Tekst do analizy ::
^^^^^^^^

Jak komentować na blogu? Najlepiej krótko, z jajem i na temat

E-booki edukacyjne, kursy online | Nauczyciel przyszłych mistrzów

Jak komentować na blogu? Najlepiej krótko, z jajem i na temat

20 marca 2017 Porady dla copywriterów 93

 


 

Każdy bloger lubi, kiedy czytelnik szepcze mu do ucha czułe słówka.

Dlatego przygotowałem ściągę dla tych, którzy chcą szybko i skutecznie skomentować wpis na jakimkolwiek blogu. 

 


 

Uwaga: poniższymi zdaniami można żonglować w dowolny sposób, łączyć je ze sobą w dłuższe frazy itd.

 


 

Komentarze, które podbudowują ego blogera

Najbardziej lubiany i wyczekiwany rodzaj komentarzy. Jeśli chcecie skutecznie połechtać ego blogera – używajcie zdań o co najmniej takiej zawartości cukru:

Świetny tekst! Od roku nie czytałam tak wartościowego artykułu.

albo:

Ten wpis dał mi do myślenia. Żałuję, że go przeczytałem, bo od wczoraj twoje zdania cały czas chodzą mi po głowie.

 


 

Komentarze przewrotne

W pierwszej chwili, po przeczytaniu pierwszych kilku słów, w głowie blogera zapali się lampka ostrzegawcza, ale pod koniec zdania będzie już wiadomo, że to zawoalowana pochwała. Przykłady:

– komentarz ze sprytnie przemyconym linkiem do siebie:

Śliczna sukienka!! Gdybym miała taką w szafie, byłabym drugą najszczęśliwszą kobietą na świecie. Dlaczego drugą? Zapraszam do siebie [link], a wszystko się wyjaśni.

– komentarz pirotechniczny:

Napisałabym, że fajny wpis, ale tego nie zrobię, bo ten wpis to prawdziwa petarda!

– komentarz nawróconego spamera:

Nie zapraszam do siebie, bo nie chcę spamować w tak fajnym miejscu, jakie tutaj stworzyłaś / stworzyłeś.

– komentarz bratniej duszy:

Serio uważasz, że [….] to […..]? Uff… a już myślałam, że jestem jedyną, która tak sądzi.

 


 

Komentarze dziękczynne

Komentarze, które sprawią mnóstwo radości tym blogerom, którzy cały czas twierdzą, że blogowanie jest ich życiową misją:

Przygotowałam tydzień temu obiad według twojego przepisu. Kochana! Mąż wreszcie przestał się stołować u mamy. Wdzięczność!!

 


 

Komentarze techniczne

Warto czasem odnieść się do umiejętności technicznych blogera:

Podoba mi się Twój styl pisania. Jest lekki jak sałatka z rukoli.

 


 

Komentarze zapraszające do dyskusji

Nic tak nie rajcuje blogera, jak dyskusja w komentarzach. Świetnym paliwem do takiej wymiany zdań jest wpisanie czegoś w tym stylu:

Bardzo podoba mi się fragment [….] zwłaszcza to zdanie o [….]. Jak na to wpadłaś?

^^^^^^^^

Podane informacje ::
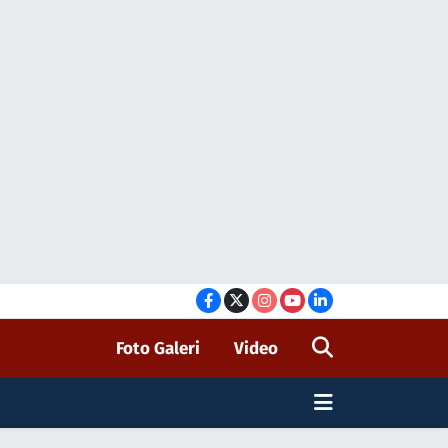
Foto Galeri
Video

^^^^^^^^

Polecenie A ::
Przeredaguj zwięźlej akapit zaczynający się od słów „W pierwszej chwili, po przeczytaniu pierwszych kilku słów” z tekstu o komentowaniu na blogu, tak aby zachować jego główne informacje.
Polecenie B ::
Odpowiedz krótko na podstawie tekstu o komentowaniu na blogu:
(i) Kiedy opublikowano wpis?
(ii) Do czego komentarz techniczny porównuje styl pisania blogera?
(iii) Kto według komentarza dziękczynnego przestał się stołować u mamy?

Odpowiedź A ::
Po kilku pierwszych słowach komentarz budzi czujność blogera, ale koniec zdania pokazuje, że to ukryta pochwała. Oto przykłady:

Odpowiedź B ::
(i) 20 marca 2017 roku.
(ii) Do sałatki z rukoli.
(iii) Mąż autorki komentarza.